The bar is like a hazing ritual - ask any lawyer about it and he or she will offer sympathy, advice, and horror stories. The California Bar is a three day exam that consists of 6 hours of multiple choice, 6 hours of exam writing, and 6 hours of performance tests. General opinion in the legal community is that California is the toughest bar exam in the United States.
Everyone has been asking how I'm doing, so I wanted to let you all know that I'm doing great. Really! :)
I think it all boils down to cultivating a good mentality and knowing what works for me. Unlike most people, I actually looked forward to studying for the bar. Sure, I groaned like the rest, but I was ready for it. When is there any other time in my life that I'll be able to drop everything, study like a madwoman, and ignore all distractions?
Quite a few of my classmates have begun to succumb to nerves and freak outs. I can understand how they feel. I had my minor freak out moment in early June while I was watching the Pixar movie Up. The feeling lasted less than a minute but reminded me of how I felt, four years ago, when I took the LSAT. Taking the LSAT was one of the worst experiences of my life. As soon as the proctor placed the test on my desk, I succumbed to nerves and almost ran screaming out of the room. The only reason I stayed was because my friend happened to be taking the test in the same room and I was too proud to show her that I was scared shitless. I don't even remember answering the questions. It's a miracle that I got into University of San Diego.
Anyway, the LSAT incident taught me the power of perseverance and the importance of learning from past mistakes. I was too wound up from studying and from everyone else's advice. To prepare for the LSAT, I was eating fish every day (to boost my brain power), gulping down vitamins (to keep me from getting sick), exercising like a lunatic (to ward off stress), constantly listening to Yo Yo Ma (to calm myself down with classical music), and going to church (to pray, just in case). It was too much.
Anyway, I got home from watching Up and realized that if I wasn't careful, I'd experience an LSAT-type of freak out again. And here's the thing... I've gone through three years of law school. I've gone through much worse in life and I will endure much more in the future. I realized that my problem was that I had to accept that I couldn't control everything.
Ok, I admit it - I am a control freak. But now I accept that I can't control whether or not the guy sitting next to me will shake the desk when he fills in multiple choice bubbles. I can't control the amount of omega-3 fatty oils that my brain and heart will absorb. I can't control how sunny it will be on the day of the test.

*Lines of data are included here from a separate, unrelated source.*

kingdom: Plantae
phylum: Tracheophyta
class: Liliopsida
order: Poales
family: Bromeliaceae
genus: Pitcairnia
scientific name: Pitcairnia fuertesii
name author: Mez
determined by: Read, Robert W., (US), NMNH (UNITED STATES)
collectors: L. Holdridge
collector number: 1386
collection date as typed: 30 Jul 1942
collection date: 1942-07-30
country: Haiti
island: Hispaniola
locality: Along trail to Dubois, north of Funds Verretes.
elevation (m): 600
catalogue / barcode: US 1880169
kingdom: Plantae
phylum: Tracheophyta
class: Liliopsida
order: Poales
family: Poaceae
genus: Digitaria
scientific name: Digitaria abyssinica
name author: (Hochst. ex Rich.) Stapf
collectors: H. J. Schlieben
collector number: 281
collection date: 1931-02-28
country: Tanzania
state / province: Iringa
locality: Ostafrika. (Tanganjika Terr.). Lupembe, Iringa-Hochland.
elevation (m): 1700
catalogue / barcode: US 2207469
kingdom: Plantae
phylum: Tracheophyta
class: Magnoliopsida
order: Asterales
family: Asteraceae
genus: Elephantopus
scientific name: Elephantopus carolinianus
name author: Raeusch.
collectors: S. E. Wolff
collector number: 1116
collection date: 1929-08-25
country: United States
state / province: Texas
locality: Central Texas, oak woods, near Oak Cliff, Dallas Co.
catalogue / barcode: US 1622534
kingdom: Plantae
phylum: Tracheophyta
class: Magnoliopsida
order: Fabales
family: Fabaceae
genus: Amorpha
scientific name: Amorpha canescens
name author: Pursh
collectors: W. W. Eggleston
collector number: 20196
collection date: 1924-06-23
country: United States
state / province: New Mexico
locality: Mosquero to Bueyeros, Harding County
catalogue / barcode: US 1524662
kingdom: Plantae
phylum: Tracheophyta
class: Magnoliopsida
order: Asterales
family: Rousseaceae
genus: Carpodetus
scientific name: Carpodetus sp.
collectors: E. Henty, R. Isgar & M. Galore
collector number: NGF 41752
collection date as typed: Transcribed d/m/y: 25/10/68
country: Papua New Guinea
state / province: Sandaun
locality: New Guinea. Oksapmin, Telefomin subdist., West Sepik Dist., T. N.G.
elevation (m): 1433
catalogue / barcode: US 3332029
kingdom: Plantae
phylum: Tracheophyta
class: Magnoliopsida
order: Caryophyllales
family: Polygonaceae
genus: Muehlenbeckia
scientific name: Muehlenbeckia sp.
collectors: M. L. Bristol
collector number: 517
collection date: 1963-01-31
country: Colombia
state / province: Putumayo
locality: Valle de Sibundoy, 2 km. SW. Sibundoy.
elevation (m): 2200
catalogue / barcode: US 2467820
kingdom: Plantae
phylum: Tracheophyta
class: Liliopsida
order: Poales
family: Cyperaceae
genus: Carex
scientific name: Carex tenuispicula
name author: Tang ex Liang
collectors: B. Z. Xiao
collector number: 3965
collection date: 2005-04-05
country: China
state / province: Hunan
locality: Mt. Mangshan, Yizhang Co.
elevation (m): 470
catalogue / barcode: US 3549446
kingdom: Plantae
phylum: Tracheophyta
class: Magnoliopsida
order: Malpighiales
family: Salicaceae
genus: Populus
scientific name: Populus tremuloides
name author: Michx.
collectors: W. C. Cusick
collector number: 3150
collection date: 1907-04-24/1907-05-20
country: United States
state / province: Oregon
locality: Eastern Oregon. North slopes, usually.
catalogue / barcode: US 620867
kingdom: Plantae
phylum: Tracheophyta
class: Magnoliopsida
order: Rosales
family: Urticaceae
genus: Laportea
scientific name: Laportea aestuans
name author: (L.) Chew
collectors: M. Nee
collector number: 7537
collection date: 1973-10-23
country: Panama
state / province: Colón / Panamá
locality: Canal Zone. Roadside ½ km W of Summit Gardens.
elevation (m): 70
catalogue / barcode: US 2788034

Of course, don't get me wrong. I control what I can control. There's no substitute for putting in the hours and the effort. I haven't gone to the gym in a month. I had class on July 4th. I study 7 days a week because even taking a day off feels wrong. I do get frustrated from time to time. The library is a boring place. I haven't seen some friends in months. But I enjoy studying because there is something refreshing about tackling each subject systematically and seeing how they are all intertwined.
Sometimes when I'm in a good studying groove, I picture that I'm in a movie, having a Rocky moment. The camera is rolling behind my shoulder and there's upbeat music playing in the background and I'm pumping my arms up into the air because YES YES YES! I AM A CHAMPION! And I'm in control of my imagination.